Dixon is moving up the list of career starts overall, as well. This start gives him 381, which ranks fourth behind Mario Andretti (407), Kanaan (390) and Helio Castroneves, who earns his 387th start this weekend. Castroneves can pass his longtime Brazilian friend and rival at the season-ending Firestone Grand Prix of Monterey at WeatherTech Raceway Laguna Seca on Sunday, Sept. 10.
Odds and Ends
- While Josef Newgarden (No. 2 PPG Team Penske Chevrolet) has dominated the oval races, winning the past five in the series, no driver has been able to take hold of the street races. The four such races this season have been won by four different drivers: Marcus Ericsson won the Firestone Grand Prix of St. Petersburg, Kirkwood the Acura Grand Prix of Long Beach, Alex Palou the Chevrolet Detroit Grand Prix presented by Lear, and Lundgaard the Honda Indy Toronto.
- Newgarden hasn’t enjoyed the results in his hometown of Nashville that would befit a two-time series champion. His best finish in the two races was a sixth last year.
- While Newgarden is a Nashville-area native, Herta now lives there, too. The driver of the No. 26 Gainbridge Honda of Andretti Autosport with Curb-Agajanian said he has heard that members of the paddock are telling people he will host a party after the race. Not so, he said. “Do not come to my house on Sunday night,” he said.
- Herta will start Sunday’s race from the third position, but he wasn’t happy with the decision by Andretti Autosport teammates to send Grosjean out ahead of him in the Firestone Fast Six qualifying round. “There’s six cars on track and they go out a second in front of me, and they back up into me (on the track),” Herta said. “It affects the car dramatically.” Herta said he was told it was a miscommunication and unintentional.
- Lundgaard, who won the series’ most recent street race in Toronto, said Saturday’s mixed weather conditions – first wet, then dry – prevented his team from trying several of its desired setup options. He will start 13th in the No. 45 Hy-Vee Honda of Rahal Letterman Lanigan Racing.

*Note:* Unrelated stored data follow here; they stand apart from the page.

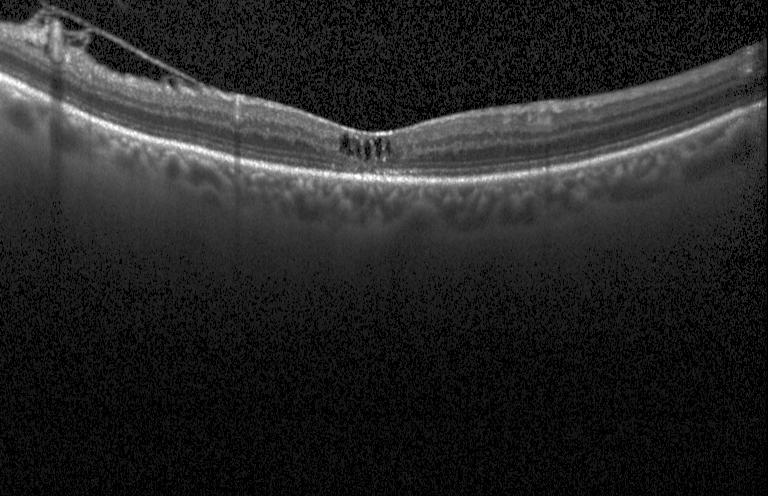 Macular OCT: DME.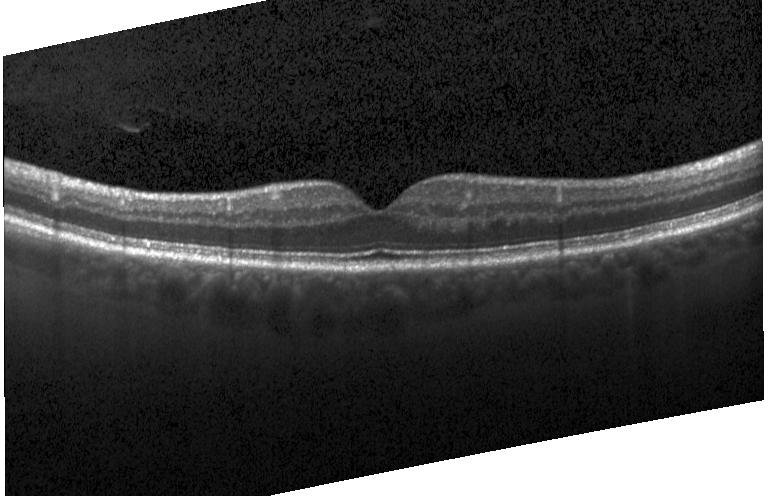 Optical coherence tomography scan.
Impression: no choroidal neovascularization, diabetic macular edema, or drusen.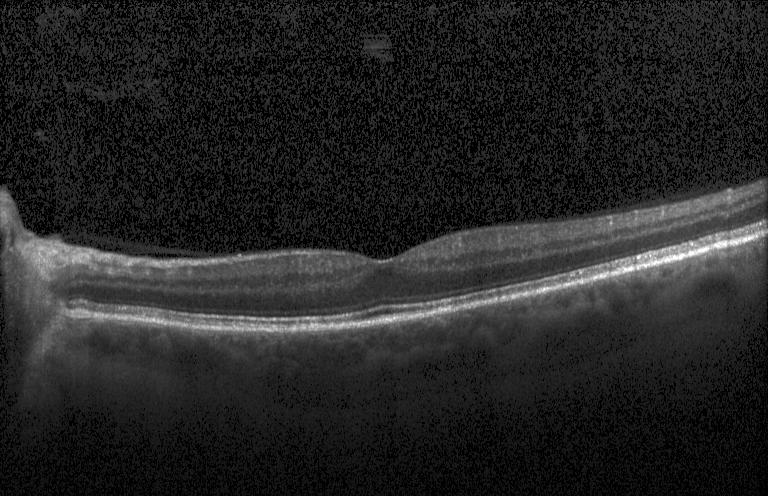 Impression: no choroidal neovascularization, diabetic macular edema, or drusen.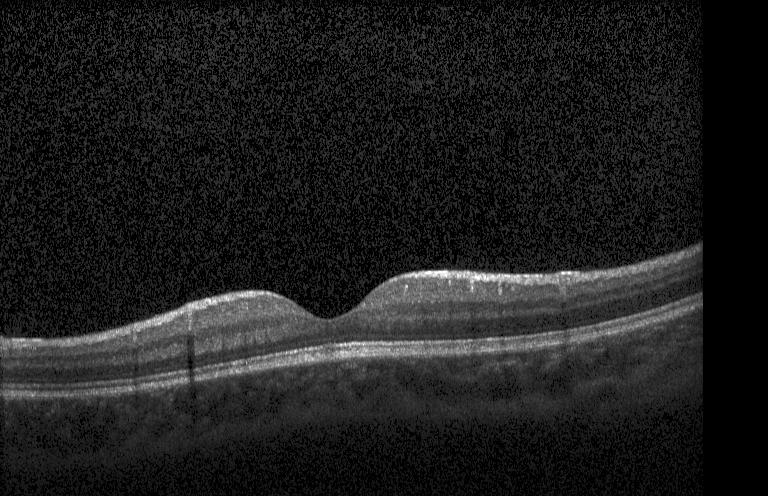 OCT B-scan, instrument: Heidelberg Spectralis, spectral-domain OCT. Neither choroidal neovascularization, diabetic macular edema, nor drusen.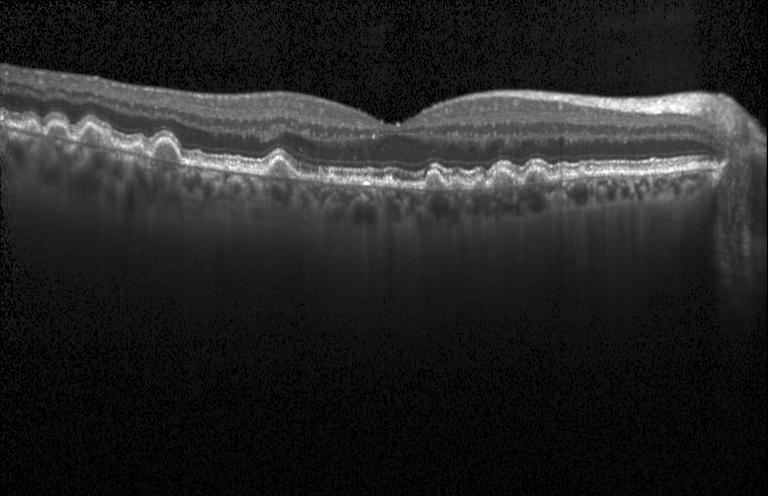
Retinal OCT B-scan; instrument: Heidelberg Spectralis; spectral-domain optical coherence tomography; horizontal scan through the fovea.
Assessment: multiple drusen.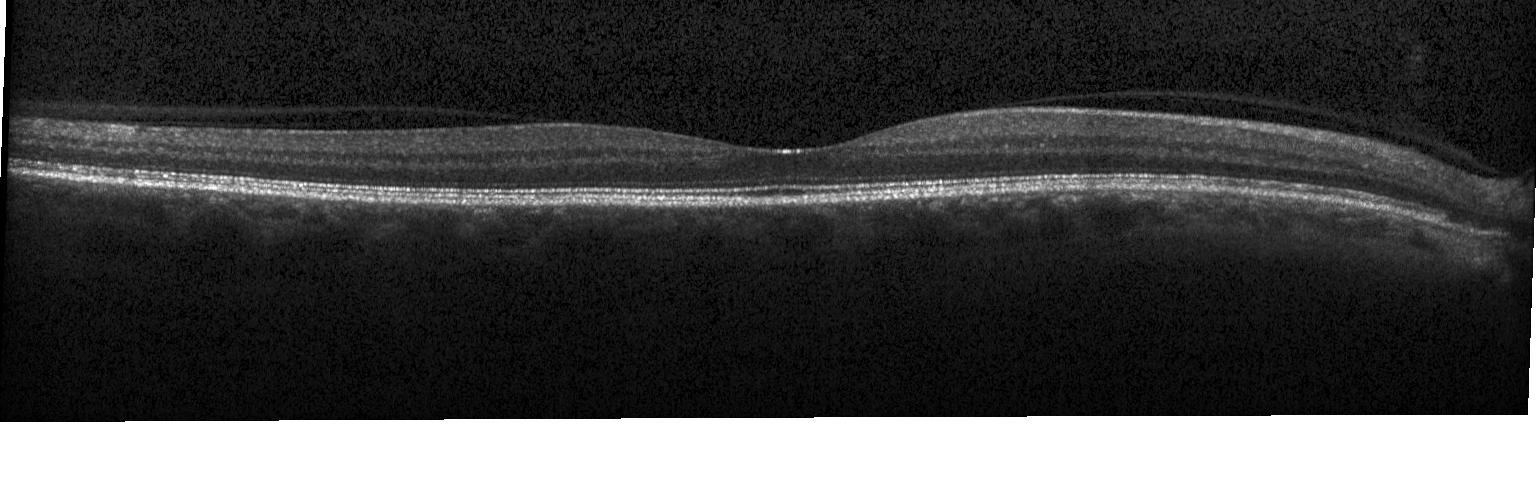

OCT B-scan showing neither choroidal neovascularization, diabetic macular edema, nor drusen.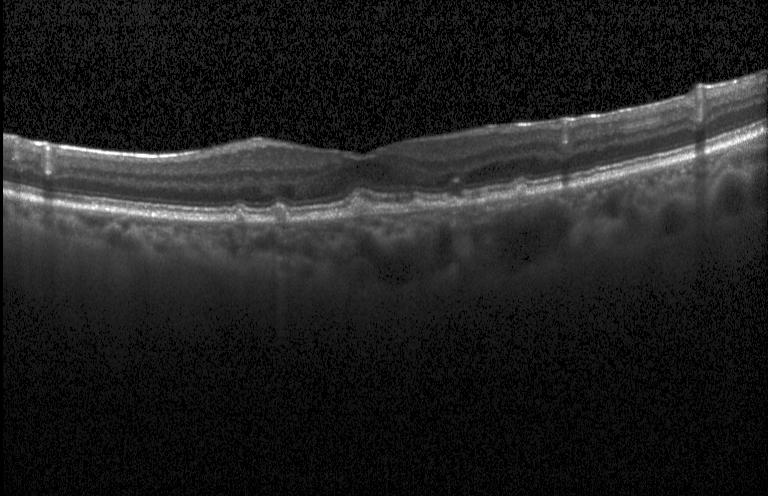 Retinal OCT B-scan
Impression: sub-RPE drusenoid deposits.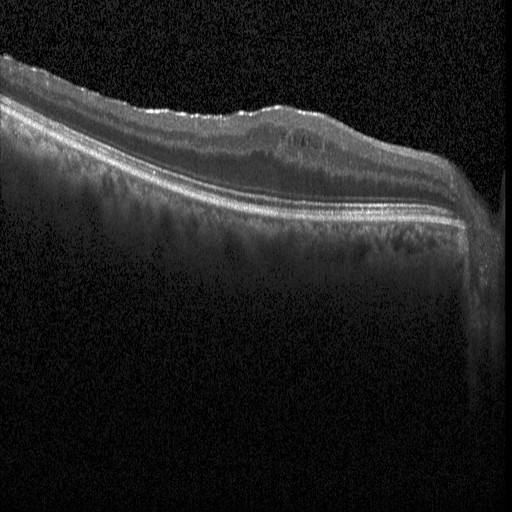 Impression: DME.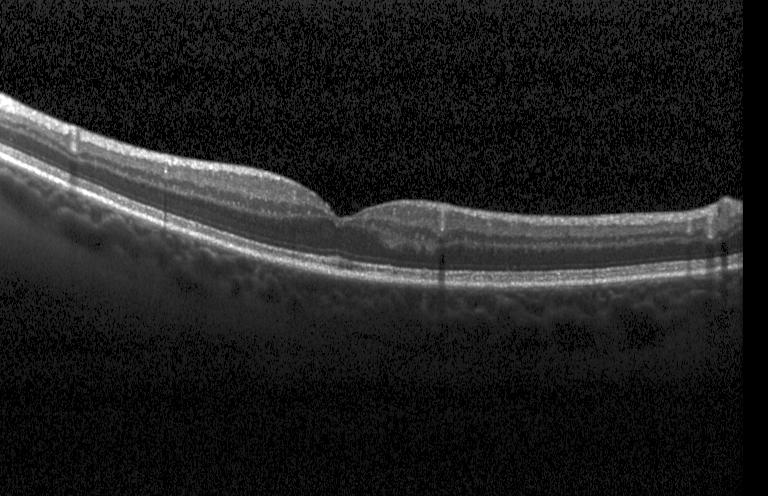 OCT finding: neither choroidal neovascularization, diabetic macular edema, nor drusen.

- INDYCAR has mandated the use of aeroscreen cooling ducts amid steamy conditions expected for Sunday’s race.
- Christian Rasmussen will start on the pole for Sunday’s INDY NXT by Firestone Music City Grand Prix (10:10 a.m., Peacock, INDYCAR Radio Network) after qualifying was rained out for the second consecutive year and the starting lineup determined by entrant points. Joining Rasmussen on the front row will be HMD Motorsports with DCR teammate Nolan Siegel. Rasmussen leads Siegel by 22 points.
- Rasmussen will start in the top spot for the third time this season. He won the pole for the series races at Barber Motorsports Park and the Mid-Ohio Sports Car Course.